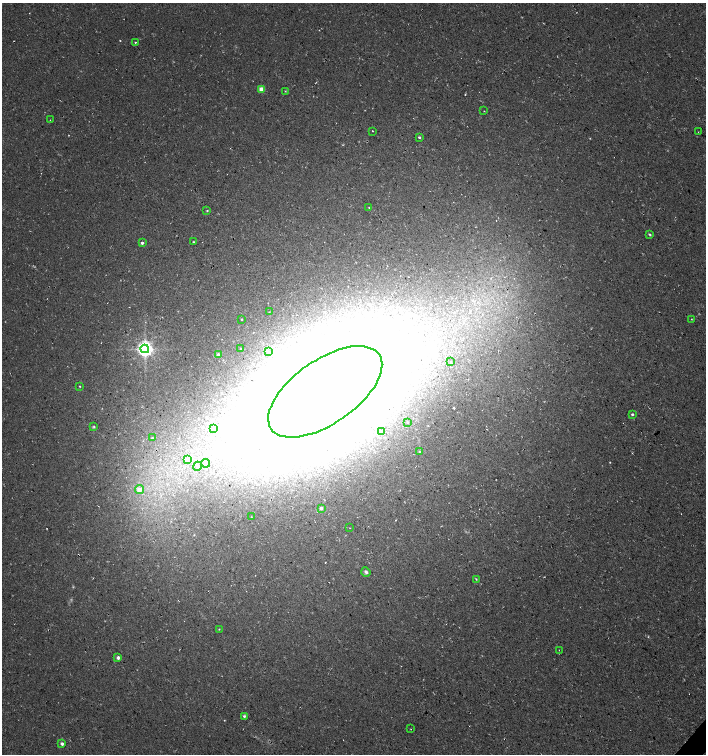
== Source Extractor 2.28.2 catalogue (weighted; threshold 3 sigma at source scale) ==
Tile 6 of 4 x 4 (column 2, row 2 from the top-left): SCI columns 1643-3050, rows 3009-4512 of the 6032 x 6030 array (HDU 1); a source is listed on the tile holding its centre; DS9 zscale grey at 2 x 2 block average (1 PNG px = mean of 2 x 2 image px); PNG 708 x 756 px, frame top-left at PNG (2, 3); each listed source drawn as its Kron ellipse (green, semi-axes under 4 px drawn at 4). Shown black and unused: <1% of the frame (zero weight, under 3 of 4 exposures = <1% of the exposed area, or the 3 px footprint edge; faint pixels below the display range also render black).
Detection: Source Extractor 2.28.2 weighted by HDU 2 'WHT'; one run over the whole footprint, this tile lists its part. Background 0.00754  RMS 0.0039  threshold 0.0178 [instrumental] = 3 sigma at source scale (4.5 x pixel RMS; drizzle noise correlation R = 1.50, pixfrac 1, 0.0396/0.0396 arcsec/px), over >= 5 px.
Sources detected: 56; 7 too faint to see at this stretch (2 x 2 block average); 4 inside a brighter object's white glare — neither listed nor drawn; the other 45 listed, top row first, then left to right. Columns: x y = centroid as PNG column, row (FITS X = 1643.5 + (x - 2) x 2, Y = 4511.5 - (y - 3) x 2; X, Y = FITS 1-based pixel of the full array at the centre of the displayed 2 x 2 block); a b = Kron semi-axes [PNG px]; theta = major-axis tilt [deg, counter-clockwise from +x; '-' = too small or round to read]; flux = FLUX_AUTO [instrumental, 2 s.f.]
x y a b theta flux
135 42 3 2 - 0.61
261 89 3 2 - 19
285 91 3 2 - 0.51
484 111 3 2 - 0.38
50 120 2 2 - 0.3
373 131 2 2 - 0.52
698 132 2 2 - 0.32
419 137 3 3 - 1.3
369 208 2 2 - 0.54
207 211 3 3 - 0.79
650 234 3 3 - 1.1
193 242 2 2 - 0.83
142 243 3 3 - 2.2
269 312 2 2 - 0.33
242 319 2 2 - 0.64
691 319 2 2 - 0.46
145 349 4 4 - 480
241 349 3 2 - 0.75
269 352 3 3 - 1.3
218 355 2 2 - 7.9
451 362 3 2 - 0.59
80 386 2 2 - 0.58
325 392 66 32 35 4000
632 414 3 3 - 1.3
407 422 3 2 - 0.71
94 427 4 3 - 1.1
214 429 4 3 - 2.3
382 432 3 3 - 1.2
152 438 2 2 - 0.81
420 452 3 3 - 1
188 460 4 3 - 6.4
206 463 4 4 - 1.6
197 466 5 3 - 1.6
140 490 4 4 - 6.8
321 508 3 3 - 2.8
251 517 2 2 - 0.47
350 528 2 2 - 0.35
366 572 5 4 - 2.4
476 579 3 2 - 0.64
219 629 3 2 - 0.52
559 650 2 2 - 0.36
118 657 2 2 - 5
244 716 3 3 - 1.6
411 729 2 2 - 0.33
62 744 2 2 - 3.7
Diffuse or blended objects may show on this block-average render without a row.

#### [TASK OBJECTIVE]
From the data above, extract each line that contains the string "this".

#### [EXERCISE OUTPUT]
Detection: Source Extractor 2.28.2 weighted by HDU 2 'WHT'; one run over the whole footprint, this tile lists its part. Background 0.00754  RMS 0.0039  threshold 0.0178 [instrumental] = 3 sigma at source scale (4.5 x pixel RMS; drizzle noise correlation R = 1.50, pixfrac 1, 0.0396/0.0396 arcsec/px), over >= 5 px.
Sources detected: 56; 7 too faint to see at this stretch (2 x 2 block average); 4 inside a brighter object's white glare — neither listed nor drawn; the other 45 listed, top row first, then left to right. Columns: x y = centroid as PNG column, row (FITS X = 1643.5 + (x - 2) x 2, Y = 4511.5 - (y - 3) x 2; X, Y = FITS 1-based pixel of the full array at the centre of the displayed 2 x 2 block); a b = Kron semi-axes [PNG px]; theta = major-axis tilt [deg, counter-clockwise from +x; '-' = too small or round to read]; flux = FLUX_AUTO [instrumental, 2 s.f.]
Diffuse or blended objects may show on this block-average render without a row.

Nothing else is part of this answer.